Loyola-Sanchez trained as a physician in Mexico City, specializing in physical medicine and rehabilitation. He came to Canada and completed a master’s and PhD in rehabilitation sciences focusing on community-based rehabilitation sciences. As part of the Smartwear team, he helps develop the framework for incorporating community members into the project, a process that includes a community advisory board made up of nurses, older adults and people with neuromuscular weakness.
The model they are using has been adopted from the World Health Organization, which developed a framework for working with assistive technology.
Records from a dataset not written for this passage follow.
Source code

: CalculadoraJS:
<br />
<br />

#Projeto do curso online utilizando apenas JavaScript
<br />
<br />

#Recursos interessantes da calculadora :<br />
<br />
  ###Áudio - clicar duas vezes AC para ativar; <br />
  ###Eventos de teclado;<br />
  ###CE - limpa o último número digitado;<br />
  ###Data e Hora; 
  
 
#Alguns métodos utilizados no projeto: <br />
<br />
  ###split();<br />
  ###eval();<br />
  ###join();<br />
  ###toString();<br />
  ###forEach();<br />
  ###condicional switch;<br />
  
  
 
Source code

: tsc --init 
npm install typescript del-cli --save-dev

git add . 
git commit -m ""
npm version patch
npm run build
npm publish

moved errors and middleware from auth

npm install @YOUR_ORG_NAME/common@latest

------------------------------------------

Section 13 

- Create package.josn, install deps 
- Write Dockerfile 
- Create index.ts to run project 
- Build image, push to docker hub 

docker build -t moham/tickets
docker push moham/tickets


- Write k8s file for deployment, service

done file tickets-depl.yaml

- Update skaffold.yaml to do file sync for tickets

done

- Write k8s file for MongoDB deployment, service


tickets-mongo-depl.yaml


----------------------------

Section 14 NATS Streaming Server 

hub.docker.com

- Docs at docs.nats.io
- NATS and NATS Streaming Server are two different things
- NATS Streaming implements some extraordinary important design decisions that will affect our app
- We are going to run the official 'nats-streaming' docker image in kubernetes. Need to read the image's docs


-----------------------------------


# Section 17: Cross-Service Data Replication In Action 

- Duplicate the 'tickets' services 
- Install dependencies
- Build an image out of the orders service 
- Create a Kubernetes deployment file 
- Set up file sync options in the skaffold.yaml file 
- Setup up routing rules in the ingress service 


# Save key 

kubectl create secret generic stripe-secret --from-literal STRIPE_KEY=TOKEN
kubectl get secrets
It grounds the Smartwear project in the human rights of people with disabilities and expands the interdisciplinarity that iSMART embodies beyond the bounds of the academy.
“Doing research in a traditional way is a very lonely endeavour,” says Loyola-Sanchez. “You go to the literature, you interpret what you learn, you come up with a good question, then you design your project to answer that question.”
Participatory research, he says, is completely different. “You need to meet people, build relationships and then start identifying the real problems these people are facing.”
Over the span of her career, Mushahwar has never given up on her goal of using spinal microimplants to help people walk again; she says that she and her team are nearly at the point where they hope to knock on Health Canada’s doors to start discussions on clinical trials.
If she’s right, a goal that she has been working on for more than half her life may at last be in reach. But with Smartwear, she has already realized a goal. She is not alone in a lab working with machines — she is working alongside a team of colleagues and members of the public alike. She is working with people.